Rank-Wise Approximations of Hyper-Operations

[JmsNxn]

First of all, a^^z is always solvable. It's which solution that matters. Why would you choose a^^1/2 is complex when you can find one that's real. This doesn't mean one is better than the other; this means we are searching for different criteria. This forum is not about the one and only solution of tetration; it's about the many ways to solve tetration. So yes, what is written here is a solution. It's a solution solved by Schroder though, and ultimately is not that helpful, other than with iterated exponentials near a complex fixed point \(a^L = L\). This isn't a problem. I was choosing \(e\) as an example of where all of this would fail. Any \(a>\eta\) suffers the problems this has when \(a=e\).

A real valued tetration like that would not agree with the limit formula from https://math.eretrandre.org/tetrationfor...42#pid4442. However there might be a complex valued one that does! How would that tetration behave? Also the main point of this thread was going to be about approximation(s) of convergent hyperoperations that become better and better as the rank goes up, like how when 1<a<η a^^x can be approximated better and better as x becomes bigger and bigger by LambertW(-ln(a))/ln(a)-b*LambertW(-ln(a))^x. Where b=lim k→∞ (LambertW(-ln(a))/ln(a)-a^^x)/LambertW(-ln(a))^x. It might be that as x grows larger and larger for some a a[x]b converges exponentially to a for any b. sqrt(2)+2~3.414. sqrt(2)*2~2.828. sqrt(2)^2=2. sqrt(2)^^2~1.633. sqrt(2)^^^2~1.520. They do seem to converge. How would we approximate the convergence as x grows larger and larger of a[x]b as a function continuous in terms of the x variable that becomes better and better as x grows larger and larger, when a[x]b converges? Even if a>η (Resulting in a non-real valued tetration.) a[x]b, for any b may converge with larger and larger x.

Hey,

So it's known that:

\[
\lim_{n\to\infty} \sqrt{2} \uparrow^n x \to \sqrt{2}\\
\]

As \(n\to\infty\) and \(x > 1\) (it gets a little wonky for \(0 < x <1\)). This is actually the basis of my fractional calculus approach to semi-operators. This is assuming we are taking the standard Schroder iteration.

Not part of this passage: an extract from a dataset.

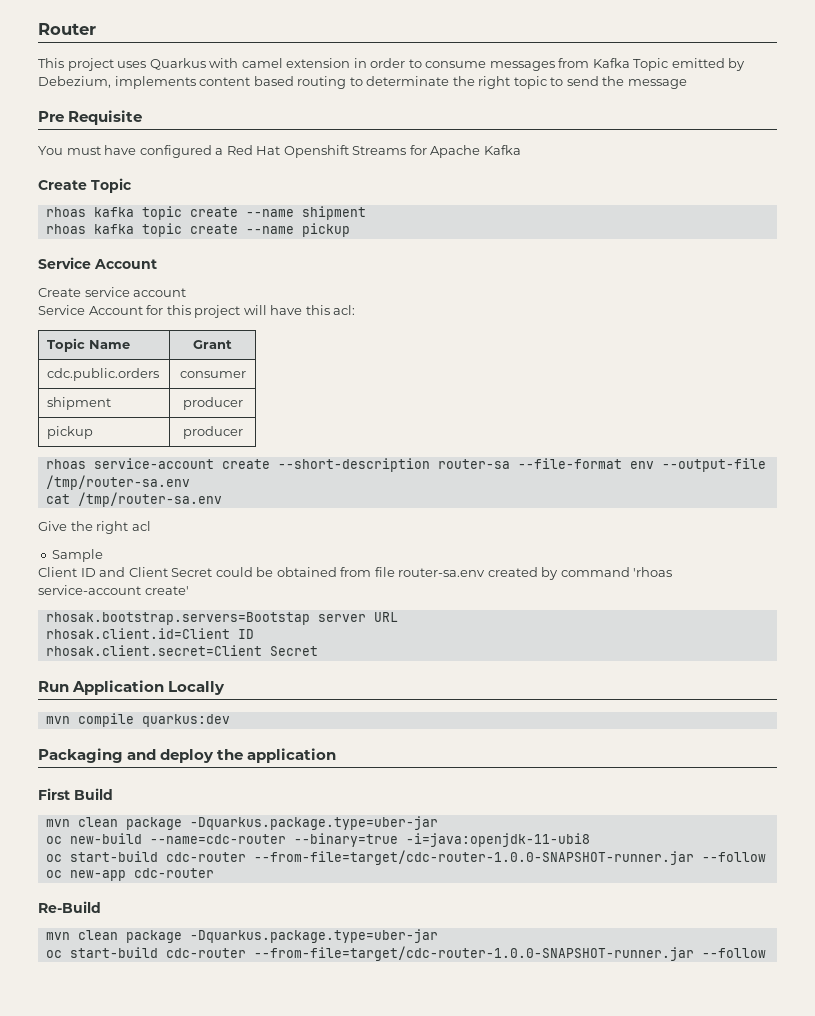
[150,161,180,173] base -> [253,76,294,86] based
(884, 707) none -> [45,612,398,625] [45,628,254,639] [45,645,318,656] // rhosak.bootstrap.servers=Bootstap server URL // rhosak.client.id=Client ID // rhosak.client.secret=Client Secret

If you take \(1 \le \alpha \le \eta\):

\[
\alpha \uparrow^n z \to \alpha\\
\]

For \(\Re(z) >1-\delta\).

Now, the idea would be to approximate this limit (it converges geometrically, was never able to make an estimate of how fast, geometrically). Then we'd want to interpolate:

\[
\vartheta_n(w,z) = \sum_{k=0}^\infty \left(\alpha \uparrow^{n+k} z\right) \frac{w^k}{k!} \to \alpha e^{w}\,\,\text{as}\,\,n\to\infty\\
\]

Then, the fractional iteration:

\[
\frac{d^s}{dw^s}\Big{|}_{w=0} \vartheta_n(w,z) = \alpha \uparrow^{n+s} z\\
\]

It's very difficult to numerically evaluate, but many arguments were showing it should converge. I hit a brick wall though which stopped me from continuing this approach.

---

And as I said, the complex tetration that agrees with this limit is the standard Schroder iteration about which ever fixed point you want.

So if we take this limit about \(L\) where \(e^L = L\), then the Schroder function satisfies:

\[
\begin{align*}
\Psi(e^z) &= e^L \cdot \Psi(z)\\
\Psi(L) &= 0\\
\end{align*}
\]

Then, inverting this function to get \(\Psi^{-1}\), which is entire, there exists countably infinite \(s_0 \in \mathbb{C}\), such that:

\[
\text{tet}(s) = \Psi^{-1}(e^{L(s-s_0)})\\
\]

This iteration will equal the one in the link you suggested, provided what \(s_0\) we choose.

The trouble then becomes, which value of \(s_0\) and which fixed point, but there are countable solutions to tetration. None will be real valued though.

---

If you view this as an iteration instead, this solves for:

\[
\exp^{\circ s}(z)\\
\]

When \(|z-L| < \delta\), for what ever \(L\) you want. You can actually identify this from the limit formula. The parameter \(n\) is only used in the exponent of \(f'(u)\) where \(u\) is close to \(L\). We can effectively set this to \(L\), as it's only getting closer (wlog because repelling/attracting about a fixed point is the same thing--can be treated as attracting). So the exponent looks like \(e^{Ln}\). This has a period \(2\pi i/L\) in \(n\), and there is only one iteration per period, and since the Schroder iteration has this period, it's just the Schroder iteration.

---

It's a really nifty formula, but I'm not sure how it enlightening it is to the general theory.